| How to complete this task |
Please repeat the records below exactly, from the first line through the line containing "The Target Area 15", and nothing more.

━━ Task input ━━

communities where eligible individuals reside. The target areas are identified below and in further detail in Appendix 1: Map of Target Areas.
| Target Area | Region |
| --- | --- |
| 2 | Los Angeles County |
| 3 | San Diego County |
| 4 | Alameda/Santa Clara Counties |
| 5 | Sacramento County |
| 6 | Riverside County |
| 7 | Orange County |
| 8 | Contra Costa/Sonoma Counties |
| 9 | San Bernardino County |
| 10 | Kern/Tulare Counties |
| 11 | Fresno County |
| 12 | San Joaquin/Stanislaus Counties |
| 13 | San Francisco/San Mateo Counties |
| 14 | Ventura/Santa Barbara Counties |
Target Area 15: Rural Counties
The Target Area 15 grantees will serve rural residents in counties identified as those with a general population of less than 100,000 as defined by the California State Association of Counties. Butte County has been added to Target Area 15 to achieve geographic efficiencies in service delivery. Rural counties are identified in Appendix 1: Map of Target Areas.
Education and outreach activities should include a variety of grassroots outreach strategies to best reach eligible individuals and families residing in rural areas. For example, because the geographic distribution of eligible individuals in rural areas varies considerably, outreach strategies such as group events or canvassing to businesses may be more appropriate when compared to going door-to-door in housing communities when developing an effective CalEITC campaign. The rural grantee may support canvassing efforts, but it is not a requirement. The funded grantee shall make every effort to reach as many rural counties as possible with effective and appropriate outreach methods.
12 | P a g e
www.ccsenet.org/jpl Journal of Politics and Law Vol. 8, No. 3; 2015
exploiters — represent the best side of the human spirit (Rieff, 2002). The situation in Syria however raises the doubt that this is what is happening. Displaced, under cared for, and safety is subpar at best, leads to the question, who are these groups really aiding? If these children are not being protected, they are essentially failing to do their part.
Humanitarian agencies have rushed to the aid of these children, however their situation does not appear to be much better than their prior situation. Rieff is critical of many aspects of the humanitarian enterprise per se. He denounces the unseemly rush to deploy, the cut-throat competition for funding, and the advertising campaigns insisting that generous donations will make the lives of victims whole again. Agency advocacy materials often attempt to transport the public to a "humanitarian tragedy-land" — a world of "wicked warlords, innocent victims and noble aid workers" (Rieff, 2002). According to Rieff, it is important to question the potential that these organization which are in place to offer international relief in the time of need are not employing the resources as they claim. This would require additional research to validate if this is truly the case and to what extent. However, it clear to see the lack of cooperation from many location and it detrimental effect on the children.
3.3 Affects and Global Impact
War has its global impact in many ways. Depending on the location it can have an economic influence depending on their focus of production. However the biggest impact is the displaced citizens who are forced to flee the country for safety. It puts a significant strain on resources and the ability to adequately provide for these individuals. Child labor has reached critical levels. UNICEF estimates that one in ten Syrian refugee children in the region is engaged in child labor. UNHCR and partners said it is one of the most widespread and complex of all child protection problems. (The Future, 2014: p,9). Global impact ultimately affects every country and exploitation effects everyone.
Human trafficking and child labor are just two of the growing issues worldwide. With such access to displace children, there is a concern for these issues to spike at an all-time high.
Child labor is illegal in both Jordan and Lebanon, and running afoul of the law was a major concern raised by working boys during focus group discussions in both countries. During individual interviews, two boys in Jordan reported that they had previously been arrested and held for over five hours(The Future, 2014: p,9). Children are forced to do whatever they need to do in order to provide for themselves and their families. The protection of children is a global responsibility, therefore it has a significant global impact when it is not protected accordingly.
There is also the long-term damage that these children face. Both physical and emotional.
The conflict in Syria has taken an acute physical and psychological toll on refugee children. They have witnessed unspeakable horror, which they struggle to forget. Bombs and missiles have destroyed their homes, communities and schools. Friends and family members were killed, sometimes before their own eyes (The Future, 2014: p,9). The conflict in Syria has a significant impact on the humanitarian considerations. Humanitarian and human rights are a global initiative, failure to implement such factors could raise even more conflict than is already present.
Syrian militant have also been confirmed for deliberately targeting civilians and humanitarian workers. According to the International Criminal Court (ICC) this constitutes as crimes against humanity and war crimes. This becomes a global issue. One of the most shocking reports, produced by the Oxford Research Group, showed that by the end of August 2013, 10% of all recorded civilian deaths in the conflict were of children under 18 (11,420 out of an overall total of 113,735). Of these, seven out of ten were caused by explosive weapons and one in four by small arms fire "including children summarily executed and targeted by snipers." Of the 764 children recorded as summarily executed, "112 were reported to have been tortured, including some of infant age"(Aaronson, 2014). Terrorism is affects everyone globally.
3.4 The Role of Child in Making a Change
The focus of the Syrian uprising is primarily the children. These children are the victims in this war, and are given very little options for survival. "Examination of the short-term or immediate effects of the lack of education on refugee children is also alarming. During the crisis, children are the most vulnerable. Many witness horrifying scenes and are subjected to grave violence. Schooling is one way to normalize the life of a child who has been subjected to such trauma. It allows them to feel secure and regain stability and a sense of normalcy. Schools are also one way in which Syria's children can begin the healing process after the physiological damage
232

━━━

| Problem solution |
communities where eligible individuals reside. The target areas are identified below and in further detail in Appendix 1: Map of Target Areas.
| Target Area | Region |
| --- | --- |
| 2 | Los Angeles County |
| 3 | San Diego County |
| 4 | Alameda/Santa Clara Counties |
| 5 | Sacramento County |
| 6 | Riverside County |
| 7 | Orange County |
| 8 | Contra Costa/Sonoma Counties |
| 9 | San Bernardino County |
| 10 | Kern/Tulare Counties |
| 11 | Fresno County |
| 12 | San Joaquin/Stanislaus Counties |
| 13 | San Francisco/San Mateo Counties |
| 14 | Ventura/Santa Barbara Counties |
Target Area 15: Rural Counties
The Target Area 15 grantees will serve rural residents in counties identified as those with a general population of less than 100,000 as defined by the California State Association of Counties. Butte County has been added to Target Area 15 to achieve geographic efficiencies in service delivery. Rural counties are identified in Appendix 1: Map of Target Areas.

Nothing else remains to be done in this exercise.